Die ADDA Lüfter sind jedoch rein von der Lautstärke subjektiv einige Ticks leiser.
Teils vorgefundene Papstlüfter sind auch keine Leisetreter.
Delta-Lüfter sind mal so, oder so.
Sunon und Superred kenn ich nur von NT's mit 1-2x80mm Lüftern. Diese könnte man heute mit Bequiet's Silent Wings bestücken.

Bei NT-Lüftern ohne Herstellerkennung hilft eh nur Probieren.

Einige NT's mußte ich jedoch weiter verändern, da die eingebauten Komponenten teils nervige Geräusche im Luftstrom erzeugten, z.B. die Kühlkörperfinnen. Diese sind mit Farbe an den gratigen Kanten bestrichen worden, so das dadurch leichte Pfeifgeräusche, oder hochfrequentes Zwitschern abgestellt wurden. Teils zuweit ins Gehäuse ragende Isolationsfolie verursachten auch Pfeifgeräusche, oder ein Flierren. Da hilft nur Ankleben am NT-Gehäuse.

NT's mit 135-140mm Lüftern mußte ich, auf Anfrage, bisher noch nicht entsprechend Modifizieren.

CPU-Kühler kann man auch mit anderen Lüftern kühlen. Das das nicht schlechter sein muß, zeigen einige Artikel von z.B. PCGH. Das man dann jedoch keine ausgiebigen OC-Versuche machen sollte, versteht sich ja von allein!


----------



## NZHALKO (24. November 2011)

*AW: Lautstärke TX650 (bereits RMA)*

Hey vielen Dank für deine Mühe!


Ich denke ich werde es mal mit dem Prolimatech Aluminium Vortex + 3 zu 2 Pin Adapter, welcher es mit 1600rpm und sagenhaften 214,6 m³/h auf gerademal 28dB(A) bring, probieren. Alternativ wäre ja auch ein Anschluss via 4pin Molex möglich wobei zwar dann wahrscheinlich die Idle Lautstärke höher als vorher wäre, sich aber unter Last nicht weiter verändern würde.

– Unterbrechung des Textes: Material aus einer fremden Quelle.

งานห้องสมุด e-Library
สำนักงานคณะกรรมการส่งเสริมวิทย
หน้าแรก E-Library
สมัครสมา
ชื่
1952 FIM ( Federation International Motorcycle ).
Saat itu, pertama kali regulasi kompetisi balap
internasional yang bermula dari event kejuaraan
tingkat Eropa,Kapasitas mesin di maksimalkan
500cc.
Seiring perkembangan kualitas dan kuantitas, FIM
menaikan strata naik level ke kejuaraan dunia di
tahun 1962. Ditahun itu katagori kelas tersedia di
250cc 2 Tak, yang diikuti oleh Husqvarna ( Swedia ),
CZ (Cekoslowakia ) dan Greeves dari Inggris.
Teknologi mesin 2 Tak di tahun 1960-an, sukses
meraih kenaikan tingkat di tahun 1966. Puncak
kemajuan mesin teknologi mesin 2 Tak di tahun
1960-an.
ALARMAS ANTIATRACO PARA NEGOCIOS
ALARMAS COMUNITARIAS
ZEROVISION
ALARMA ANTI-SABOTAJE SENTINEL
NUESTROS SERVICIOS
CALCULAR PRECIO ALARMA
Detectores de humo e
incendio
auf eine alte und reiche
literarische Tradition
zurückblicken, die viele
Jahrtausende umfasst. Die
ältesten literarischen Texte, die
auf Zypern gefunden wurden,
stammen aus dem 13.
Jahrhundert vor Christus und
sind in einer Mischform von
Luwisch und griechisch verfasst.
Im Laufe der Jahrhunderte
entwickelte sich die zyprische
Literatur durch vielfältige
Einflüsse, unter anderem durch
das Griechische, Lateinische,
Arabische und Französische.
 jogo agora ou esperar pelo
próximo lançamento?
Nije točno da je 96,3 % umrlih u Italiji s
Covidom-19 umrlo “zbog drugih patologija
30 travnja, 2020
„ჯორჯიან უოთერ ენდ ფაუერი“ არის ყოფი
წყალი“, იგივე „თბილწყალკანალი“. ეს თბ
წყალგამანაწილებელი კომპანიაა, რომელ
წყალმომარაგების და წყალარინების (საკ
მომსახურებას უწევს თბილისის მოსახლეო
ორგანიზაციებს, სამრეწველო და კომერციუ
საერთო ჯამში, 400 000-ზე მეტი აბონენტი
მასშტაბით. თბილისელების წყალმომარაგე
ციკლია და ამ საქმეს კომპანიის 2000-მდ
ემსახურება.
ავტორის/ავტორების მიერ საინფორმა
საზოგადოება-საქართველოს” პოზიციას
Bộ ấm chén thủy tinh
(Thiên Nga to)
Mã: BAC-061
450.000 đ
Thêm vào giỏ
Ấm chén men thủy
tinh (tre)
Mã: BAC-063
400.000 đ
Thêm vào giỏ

Im übrigem hab ich so gut wie noch bei keiner Hardware ausser den NT´s die Original Lüfter bzw Kühler verwendet. Siehe GraKa in meiner Signatur und beim CPU Kühler nehme ich Scythe Slip Streams


----------



## Cuddleman (25. November 2011)

*AW: Lautstärke TX650 (bereits RMA)*

Denk an die eventuell zu hohe Lüfteranlaufspannung, sowie die verloren gegangene Garantie, nach dem Eingriff! Ich hoffe das es passt.

Nach erfolgter Tat, würde mir ein Rückinfo sehr gefallen.


----------